--- Start of Document section ---

Bahnhof Strasse said:


> No mention of Waterloo & City Line?
> 
> Just feel so sad for the drivers on that one, must be the world's more boring job.


 
But unlike drivers on the other lines, you don't have to do any evening or weekend work.


----------



## Maggot (Aug 14, 2010)

Victoria is my favourite, fast and frequent.  Don't have a least favourite.

Does the ELL count as a tube line?  It's more of a train line.

A good excuse to post my favourite tube map:


----------



## Mrs Magpie (Aug 14, 2010)

How many different tube maps are there?


----------



## Maggot (Aug 14, 2010)

If you look closely you'll see that this one is quite special.

Actually you can't see it clearly in that picture, best to look at the link:  http://www.colourcountry.net/colourcountry/content/South-London-Tube-Map/media.pdf


----------



## Mrs Magpie (Aug 14, 2010)

WOW! I'm printing that off now. Thank you, it's brilliant!


----------



## skyscraper101 (Aug 14, 2010)

I like the central line best. It gets me home, and its always frequent.

I also like the DLR. It's like a slow moving rollercoaster and you can sit up front with no driver sometimes 

I hate: the circle/district/hammersmith & city lines which are always infrequent, always stop in the tunnels for no obvious reason, then crawl along as a patheticly slow. They're proper crap.

I also hate the Metropolitan line - it reminds me of living in the Harrow/Wembley area and travelling ages to get to Baker Street and back. It also takes ages.


----------



## Puddy_Tat (Aug 14, 2010)

Maggot said:


> A good excuse to post my favourite tube map:



*sniggers at 'dartford international'*



Maggot said:


> Does the ELL count as a tube line?  It's more of a train line.



various bits of the 'underground' were 'main line' railways at one point - including the east london line (which is now 'overground' (just go down the stairs from the 'underground' platforms at whitechapel to get to it  ) but also some of the northern chunks of the central and northern lines.


----------



## hipipol (Aug 17, 2010)

The Pink Line to the Airport has well cool trains, some of the older lines have rolling stock that is almost as shite as the Circle






Island Line, the blue ones me fav

The train to the airport, well its just fucking ace






Getting that to the airport in Hong KOng, then getting the shagged out Twatrow Express back here.....oh my, we are shit again


----------



## Thraex (Aug 17, 2010)

Worst: Waterloo and City, don't really know why, but there you go.
Favourite: Central, because I live in Leyton and it's my route into town.

I also like the Jubilee, District, Victoria and Northern lines.


----------



## flypanam (Aug 18, 2010)

Best-Jubilee because I live in north west london and it connects to everyother tube line.
Worst-Jubilee I buy a monthly ticket and i want cash back for all the weekends it's been down. TFL goes on about replacement bus services been free, but it's free for those who dont bother with a monthly or weekly ticket or oyster card. I'm subbing free travel for weekend town shoppers!

--- End of Document section ---

### [Problems]
1. From the forum thread about tube lines, reproduce the passage starting with "Favourite: Central, because" and going on through "(Aug 18, 2010)".
2. Decide whether each statement agrees with the forum thread about tube lines. Answer yes or no and quote the deciding words. (a) Thraex lives in Leyton. (b) skyscraper101 counts the Metropolitan line among the lines he likes. (c) Maggot has no least favorite line.

--- Start of Listing ---

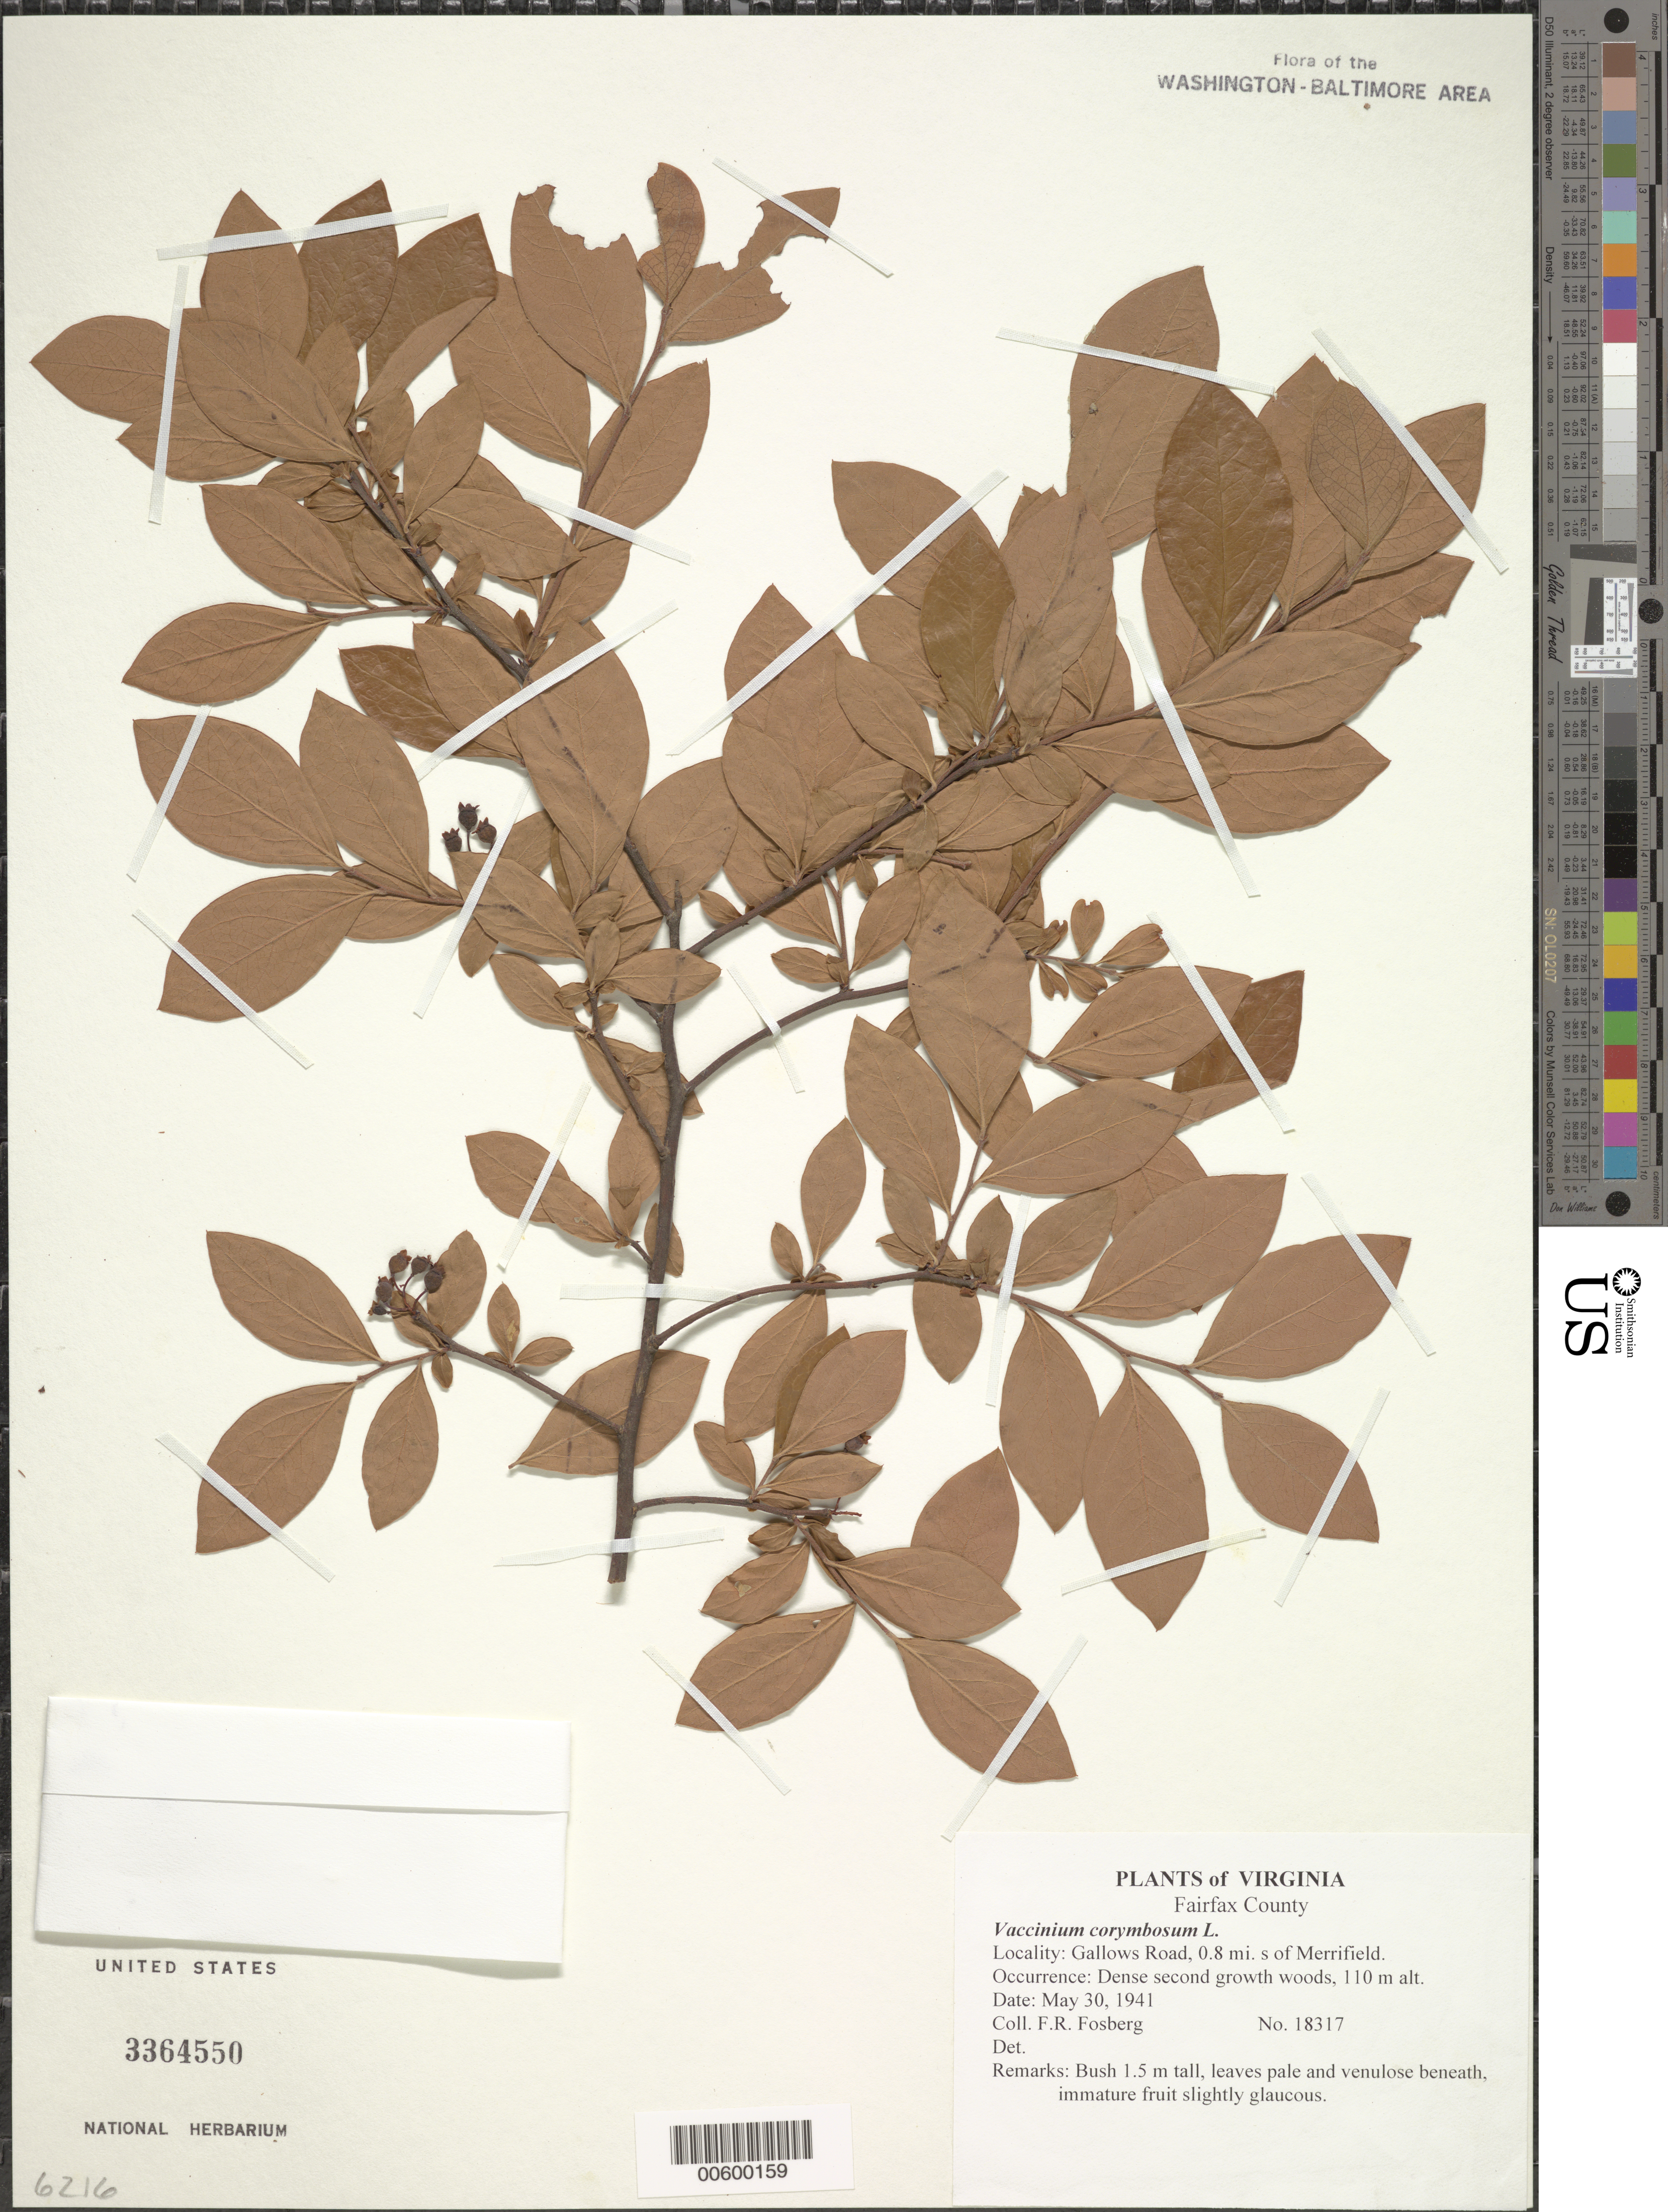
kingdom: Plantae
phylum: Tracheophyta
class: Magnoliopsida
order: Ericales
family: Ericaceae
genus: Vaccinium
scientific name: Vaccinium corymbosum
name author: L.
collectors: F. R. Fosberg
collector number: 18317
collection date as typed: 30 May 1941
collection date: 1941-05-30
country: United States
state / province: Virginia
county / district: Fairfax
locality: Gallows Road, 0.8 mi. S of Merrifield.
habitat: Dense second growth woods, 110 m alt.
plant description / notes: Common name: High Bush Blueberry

--- End of Listing ---

### [Answers in order]
1.
Favourite: Central, because I live in Leyton and it's my route into town.

I also like the Jubilee, District, Victoria and Northern lines.


----------



## flypanam (Aug 18, 2010)

2.
(a) Yes: "Favourite: Central, because I live in Leyton and it's my route into town."
(b) No: "I also hate the Metropolitan line"
(c) Yes: "Don't have a least favourite."